Schramer presents MOOC 4.0 as the synthesis of the MOOC movement, that how he sees social constructivist learning is the MOOC apotheosis; it is not just that we are on the path of progress, but the final stop is MOOC 4.0 and presencing.  I have argued the path of progress is one of the greatest obstacles facing educational technology today; there is no path to progress, and assuming one exists only feeds the dominant paradigm.

MOOC 4.0 is in contrast to Jesse Stommel’s discussion of his experience teaching a Coursera MOOC  (also published this week) which posits the MOOC journey as one not on a singular path of progress but rather multivariate paths where the journey is the destination:

I have designed half a dozen cMOOCs.  I love them all…but I find myself wanting to kill all of my darlings. And not just in the name of experimentation. But because killing our darlings is at the root of pedagogy. Never do the same thing twice, because the same thing twice is already rotten. We learn from every one of our successes and mistakes, and we encounter each learner and each learning environment anew.

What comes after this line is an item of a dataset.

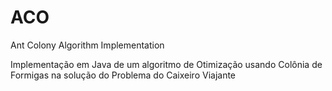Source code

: # ACO
Ant Colony Algorithm Implementation

Implementação em Java de um algoritmo de Otimização usando Colônia de Formigas na solução do Problema do Caixeiro Viajante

I am not going to say this is the lens from which everyone should look at MOOCs – a constant evolution not bound by a facsimile path of progress but rather by the localized and networked needs of the learners as group and individual.  But Stommel’s piece recognizes there is a dominant interpretation of what a MOOC is, he negotiates terms, he provides his own resistance grounded in theory and defined by pillars of what academic educational technology finds important, and he presents in a way that will have access and resonance for that subculture and beyond.  It would be easy for a MOOC that (among other things) resists the Subject Expert for subject experts to call itself MOOC 5.0, pretend to have invented this approach, get ungrounded press and pub in trade periodicals and media mags, and add more meaninglessness to a topic supposedly meaningful.  Rather, by sacrificing pizazz Stommel has provided an alternative lens, one that does not believe in the sanctity of EdTech as academic nor as commercial but rather as diffuse and delicate.

MOOC version numbers are one of the many frustrations of the MOOC model phenomenon.  We should highlight the absurdity of versioning a sociocultural phenomenon and point to what they advertise as new as a lack of history, theory and politic that actually supports a dominant paradigm history, theory and politic.  When we stop there, however, we have only furthered the dominant version of the MOOC, cast alternatives as victims, and created a battleground where there is no battle being fought.  MOOC progress as described by version numbers is but a continuation of a longstanding dominant viewpoint of education, today handled by EdTech corporations but being ingrained in the fabric of educational sociology since Marx, Weber and Durkheim engaged the field.  It is not about winning or fighting.  It is about producing, experimenting, designing, playing, situating and localizing.